Logo atrás das líderes, a ala conservadora e de oposição demonstra força relevante e se posiciona como um bloco competitivo capaz de alterar os rumos da disputa. O deputado federal Ricardo Salles registrou 23,3% das intenções de voto, seguido de perto pelo presidente da Assembleia Legislativa de São Paulo, André do Prado, que obteve 19,5%, e pelo ex-secretário de Segurança Pública, Guilherme Derrite, com 19,0%. Mais abaixo na tabela figuram Paulinho da Força (8,1%), Soninha Francine (7,3%), Alex Manente (6,7%), Maíra de Souza (2,0%) e Márcio Alves (1,8%). Os votos brancos e nulos somaram 15,7%, revelando uma parcela significativa de eleitores ainda desiludida com as opções disponíveis.
Contudo, o dado que mais chama a atenção de analistas e estrategistas políticos é o expressivo contingente de eleitores indecisos exposto pela sondagem. Nada menos que 41,0% dos entrevistados afirmaram que ainda não sabem ou não opinaram sobre em quem votar para o Senado. Esse volume maciço de votos indefinidos indica que o cenário eleitoral em São Paulo permanece inteiramente aberto, com espaço amplo para viradas e transformações ao longo da campanha. O elevado número de cidadãos que ainda não escolheram seus representantes representa uma margem valiosa que será disputada palmo a palmo por todas as candidaturas na reta final antes da ida às urnas.
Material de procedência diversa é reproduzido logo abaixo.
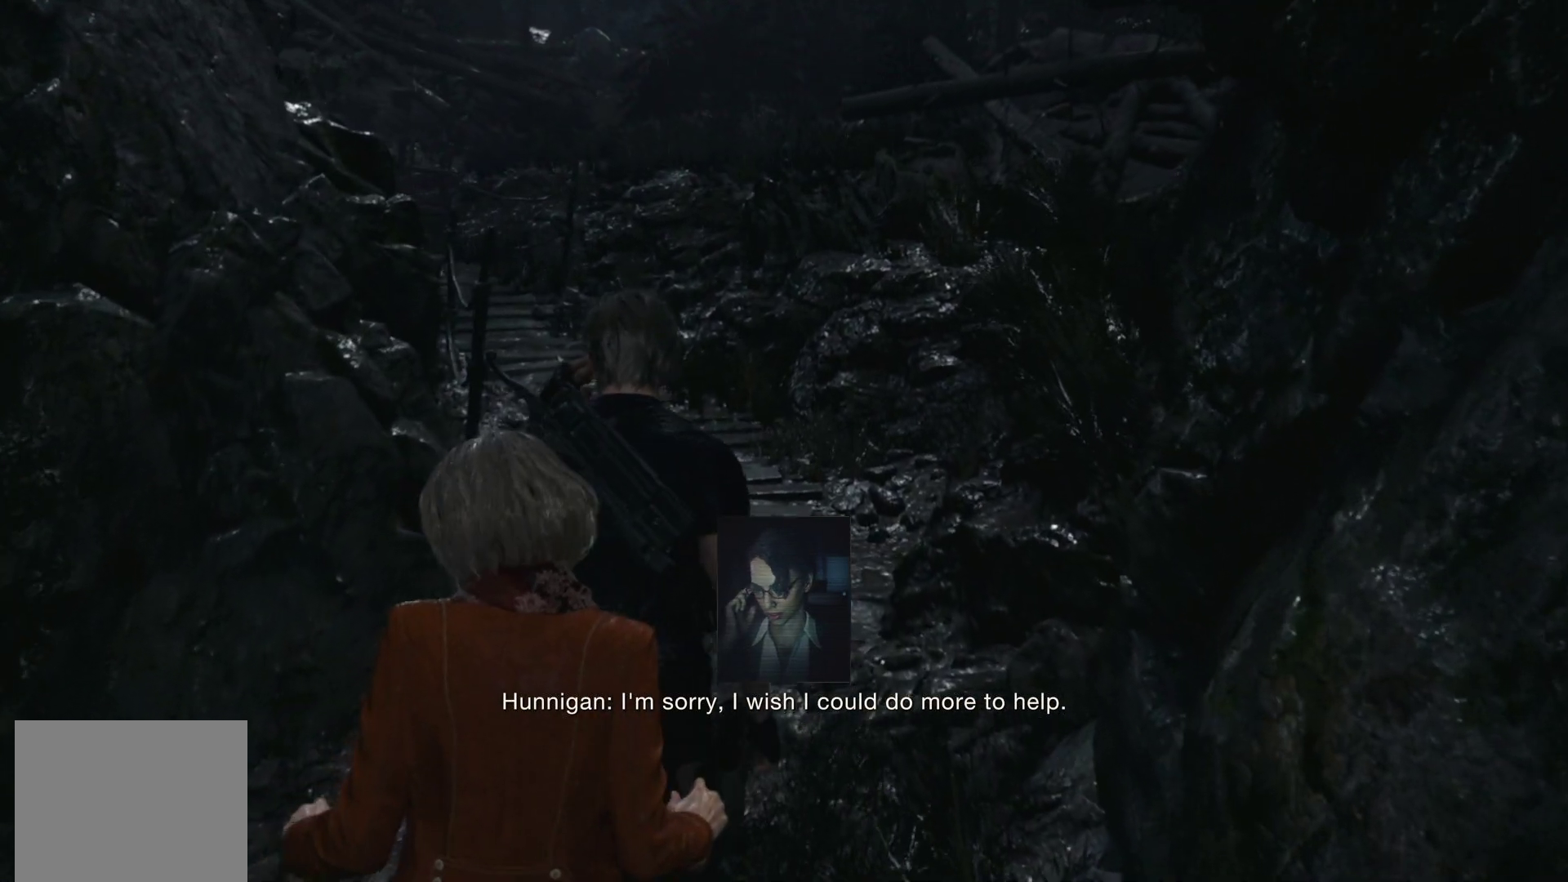
{"buttons": [], "left_stick": "up", "right_stick": "left", "events": [[267, "right_stick", "left"]]}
Além da intenção de voto direta, a pesquisa Vox Brasil mediu o índice de rejeição dos concorrentes, fator crucial para determinar o teto de crescimento de cada projeto político. Curiosamente, as mesmas candidatas que lideram a preferência popular também encabeçam a lista dos nomes mais recusados pelos entrevistados. Marina Silva registra a maior rejeição, com 31,1%, acompanhada de perto por Simone Tebet, que soma 29,7%, e por Paulinho da Força, com 28,1%. Na sequência aparecem Ricardo Salles (22,3%), Guilherme Derrite (19,0%), André do Prado (15,5%), Márcio Alves (13,7%), Maíra de Souza (13,5%), Soninha Francine (13,1%) e Alex Manente (11,3%), enquanto 11,5% não rejeitam nenhum e 15,3% não opinaram.
Realizado presencialmente entre os dias 29 e 31 de julho com 1.480 eleitores em diversas regiões do estado, o estudo conta com margem de erro estimada em 2,5 pontos percentuais para mais ou para menos e nível de confiança estatística de 95%. As recentes movimentações partidárias, como a oficialização de Soninha Francine pela Federação PSDB-Cidadania e a sinalização de Alex Manente para a disputa da Câmara dos Deputados, continuam reconfigurando o tabuleiro. Com um eleitorado dividido entre a tradição de nomes nacionais e a busca por alternativas regionais, as próximas semanas serão decisivas para definir se as posições consolidadas resistirão à pressão das campanhas de rua e de rádio e televisão.